## Problem to work on
Copy out each line below word for word, leaving out the pictures.

Excerpted records START

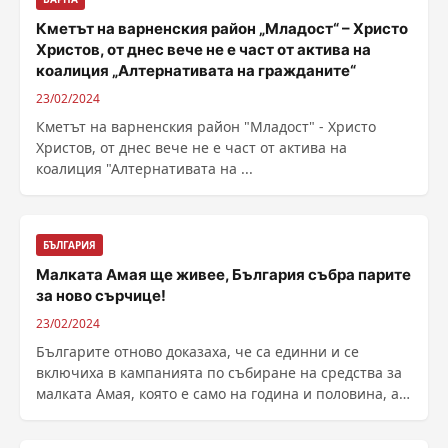
Кметът на варненския район „Младост“ – Христо
Христов, от днес вече не е част от актива на
коалиция „Алтернативата на гражданите“
23/02/2024
Кметът на варненския район "Младост" - Христо
Христов, от днес вече не е част от актива на
коалиция "Алтернативата на ...
БЪЛГАРИЯ
Малката Амая ще живее, България събра парите
за ново сърчице!
23/02/2024
Българите отново доказаха, че са единни и се
включиха в кампанията по събиране на средства за
малката Амая, която е само на година и половина, а
има ......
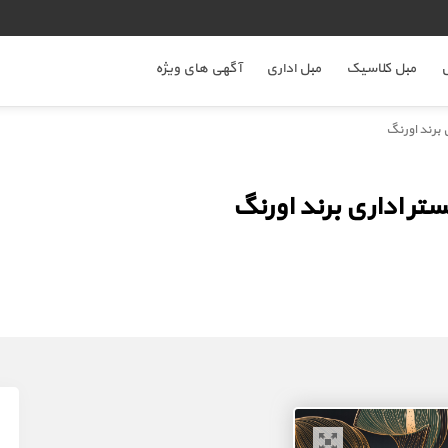
ل
مبل کلاسیک
مبل اداری
آگهی های ویژه
برند اورنگ
ر اداری برند اورنگ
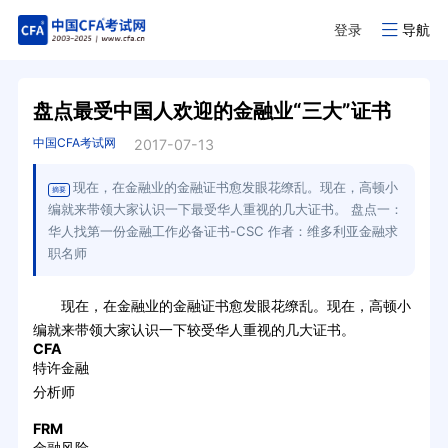
登录
导航
盘点最受中国人欢迎的金融业“三大”证书
中国CFA考试网
2017-07-13
现在，在金融业的金融证书愈发眼花缭乱。现在，高顿小
摘要
编就来带领大家认识一下最受华人重视的几大证书。 盘点一：
华人找第一份金融工作必备证书-CSC 作者：维多利亚金融求
职名师
现在，在金融业的金融证书愈发眼花缭乱。现在，高顿小
编就来带领大家认识一下较受华人重视的几大证书。
CFA
特许金融
分析师
FRM
金融风险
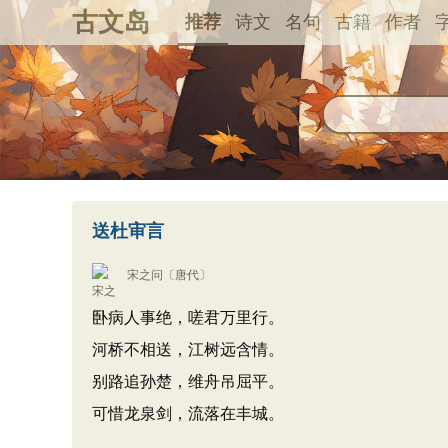
古文岛
推荐
诗文
名句
古籍
作者
送杜审言
宋之问
〔唐代〕
卧病人事绝，嗟君万里行。
河桥不相送，江树远含情。
别路追孙楚，维舟吊屈平。
可惜龙泉剑，流落在丰城。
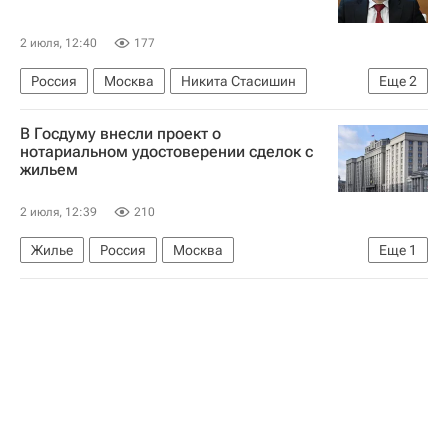
2 июля, 12:40
177
Россия
Москва
Никита Стасишин
Еще
2
Министерство строительства и жилищно-коммунального хозяйства РФ (Минстрой России)
В Госдуму внесли проект о
Строительство
нотариальном удостоверении сделок с
жильем
2 июля, 12:39
210
Жилье
Россия
Москва
Еще
1
Московская областная дума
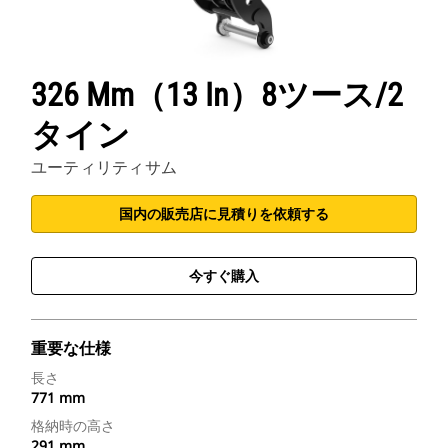
326 Mm（13 In）8ツース/2
タイン
ユーティリティサム
国内の販売店に見積りを依頼する
今すぐ購入
重要な仕様
長さ
771 mm
格納時の高さ
291 mm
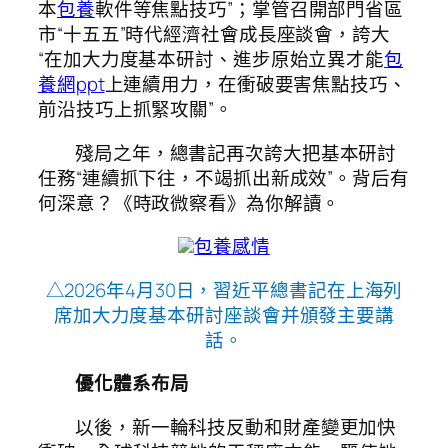
本
包養
軟件等焦點技巧”；掌管召開部門省區
市“十五五”時代經濟社會成長座談會，誇大
“在加大力度基本研討、進步原始立異才能
包
養網ppt
上連續用力，在衝破要害焦點技巧、
前沿技巧上抓緊攻關”。
殘局之年，總書記再次誇大把基本研討
任務“連續抓下往，不竭抓出新成效”。背后有
何深意？《時政微察看》為你解讀。
包養感情
△2026年4月30日，習近平總書記在上海列
席加大力度基本研討座談會并頒發主要講
話。
優化體系布局
以後，新一輪科技反動和財產變更加快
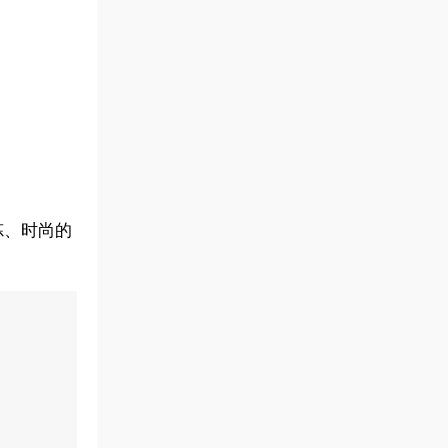
炼、时尚的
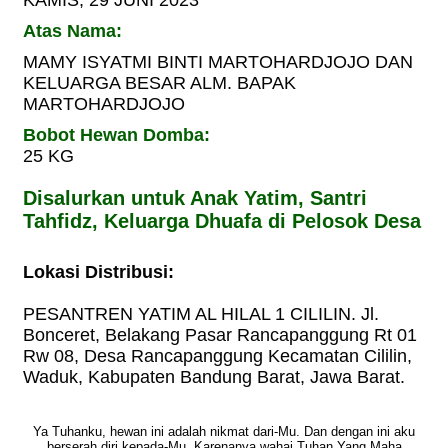
Atas Nama:
MAMY ISYATMI BINTI MARTOHARDJOJO DAN
KELUARGA BESAR ALM. BAPAK
MARTOHARDJOJO
Bobot Hewan Domba:
25 KG
Disalurkan untuk Anak Yatim, Santri
Tahfidz, Keluarga Dhuafa di Pelosok Desa
Lokasi Distribusi:
PESANTREN YATIM AL HILAL 1 CILILIN. Jl.
Bonceret, Belakang Pasar Rancapanggung Rt 01
Rw 08, Desa Rancapanggung Kecamatan Cililin,
Waduk, Kabupaten Bandung Barat, Jawa Barat.
Ya Tuhanku, hewan ini adalah nikmat dari-Mu. Dan dengan ini aku
berserah diri kepada-Mu. Karenanya wahai Tuhan Yang Maha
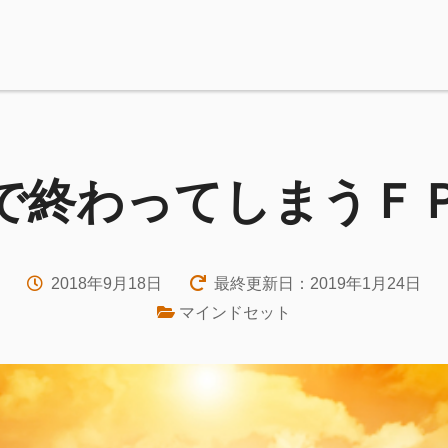
で終わってしまうＦ
2018年9月18日
最終更新日：2019年1月24日
マインドセット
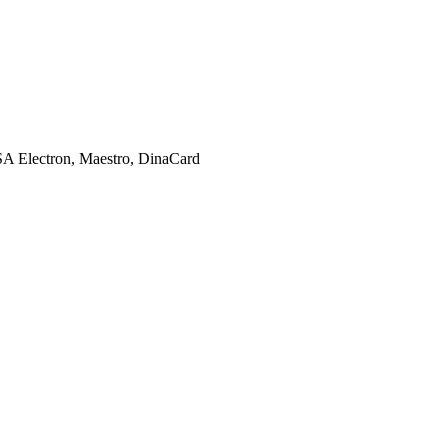
SA Electron, Maestro, DinaCard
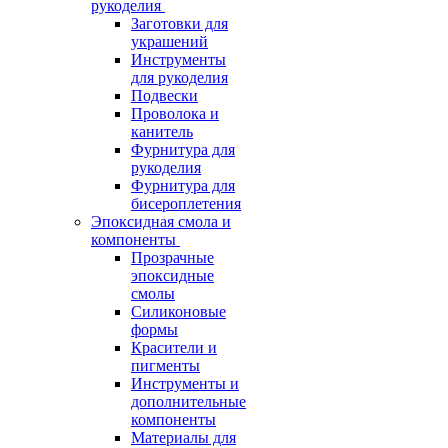
рукоделия
Заготовки для
украшений
Инструменты
для рукоделия
Подвески
Проволока и
канитель
Фурнитура для
рукоделия
Фурнитура для
бисероплетения
Эпоксидная смола и
компоненты
Прозрачные
эпоксидные
смолы
Силиконовые
формы
Красители и
пигменты
Инструменты и
дополнительные
компоненты
Материалы для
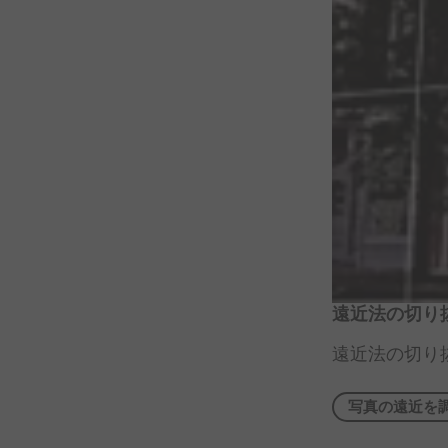
遠近法の
切り
遠近法の
切り
写真の
遠近を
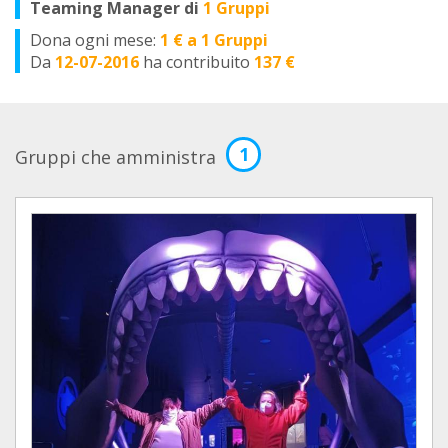
Teaming Manager di
1 Gruppi
Dona ogni mese:
1 € a 1 Gruppi
Da
12-07-2016
ha contribuito
137 €
1
Gruppi che amministra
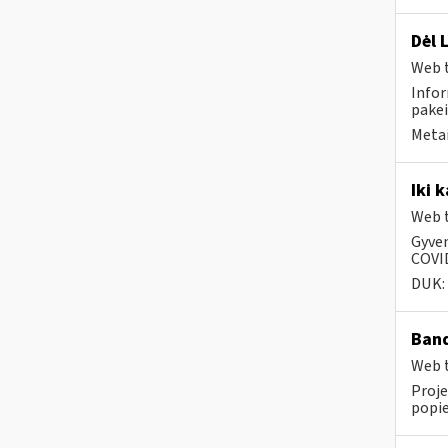
Dėl 
Web t
Infor
pakei
Metai
Iki 
Web t
Gyven
COVID
DUK:
Band
Web t
Proje
popie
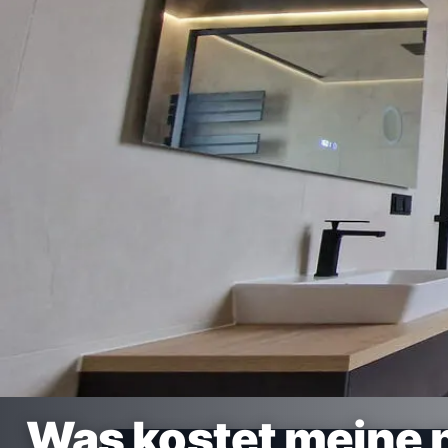
Was kostet meine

Excerpted records END

## Answer space
Кметът на варненския район „Младост“ – Христо
Христов, от днес вече не е част от актива на
коалиция „Алтернативата на гражданите“
23/02/2024
Кметът на варненския район "Младост" - Христо
Христов, от днес вече не е част от актива на
коалиция "Алтернативата на ...
БЪЛГАРИЯ
Малката Амая ще живее, България събра парите
за ново сърчице!
23/02/2024
Българите отново доказаха, че са единни и се
включиха в кампанията по събиране на средства за
малката Амая, която е само на година и половина, а
има ......
ل
مبل کلاسیک
مبل اداری
آگهی های ویژه
برند اورنگ
ر اداری برند اورنگ
登录
导航
盘点最受中国人欢迎的金融业“三大”证书
中国CFA考试网
2017-07-13
现在，在金融业的金融证书愈发眼花缭乱。现在，高顿小
摘要
编就来带领大家认识一下最受华人重视的几大证书。 盘点一：
华人找第一份金融工作必备证书-CSC 作者：维多利亚金融求
职名师
现在，在金融业的金融证书愈发眼花缭乱。现在，高顿小
编就来带领大家认识一下较受华人重视的几大证书。
CFA
特许金融
分析师
FRM
金融风险
古文岛
推荐
诗文
名句
古籍
作者
送杜审言
宋之问
〔唐代〕
卧病人事绝，嗟君万里行。
河桥不相送，江树远含情。
别路追孙楚，维舟吊屈平。
可惜龙泉剑，流落在丰城。
2 июля, 12:40
177
Россия
Москва
Никита Стасишин
Еще
2
Министерство строительства и жилищно-коммунального хозяйства РФ (Минстрой России)
В Госдуму внесли проект о
Строительство
нотариальном удостоверении сделок с
жильем
2 июля, 12:39
210
Жилье
Россия
Москва
Еще
1
Московская областная дума
326 Mm（13 In）8ツース/2
タイン
ユーティリティサム
国内の販売店に見積りを依頼する
今すぐ購入
重要な仕様
長さ
771 mm
格納時の高さ
291 mm
本
包養
軟件等焦點技巧”；掌管召開部門省區
市“十五五”時代經濟社會成長座談會，誇大
“在加大力度基本研討、進步原始立異才能
包
養網ppt
上連續用力，在衝破要害焦點技巧、
前沿技巧上抓緊攻關”。
殘局之年，總書記再次誇大把基本研討
任務“連續抓下往，不竭抓出新成效”。背后有
何深意？《時政微察看》為你解讀。
包養感情
△2026年4月30日，習近平總書記在上海列
席加大力度基本研討座談會并頒發主要講
話。
優化體系布局
以後，新一輪科技反動和財產變更加快
炼、时尚的
Atas Nama:
MAMY ISYATMI BINTI MARTOHARDJOJO DAN
KELUARGA BESAR ALM. BAPAK
MARTOHARDJOJO
Bobot Hewan Domba:
25 KG
Disalurkan untuk Anak Yatim, Santri
Tahfidz, Keluarga Dhuafa di Pelosok Desa
Lokasi Distribusi:
PESANTREN YATIM AL HILAL 1 CILILIN. Jl.
Bonceret, Belakang Pasar Rancapanggung Rt 01
Rw 08, Desa Rancapanggung Kecamatan Cililin,
Waduk, Kabupaten Bandung Barat, Jawa Barat.
Ya Tuhanku, hewan ini adalah nikmat dari-Mu. Dan dengan ini aku
berserah diri kepada-Mu. Karenanya wahai Tuhan Yang Maha
で終わってしまうＦ
2018年9月18日
最終更新日：2019年1月24日
マインドセット
SA Electron, Maestro, DinaCard
рукоделия
Заготовки для
украшений
Инструменты
для рукоделия
Подвески
Проволока и
канитель
Фурнитура для
рукоделия
Фурнитура для
бисероплетения
Эпоксидная смола и
компоненты
Прозрачные
эпоксидные
смолы
Силиконовые
формы
Красители и
пигменты
Инструменты и
дополнительные
компоненты
Материалы для
遠近法の
切り
遠近法の
切り
写真の
遠近を
Teaming Manager di
1 Gruppi
Dona ogni mese:
1 € a 1 Gruppi
Da
12-07-2016
ha contribuito
137 €
1
Gruppi che amministra
Dėl 
Web t
Infor
pakei
Metai
Iki 
Web t
Gyven
COVID
DUK:
Band
Web t
Proje
popie
Was kostet meine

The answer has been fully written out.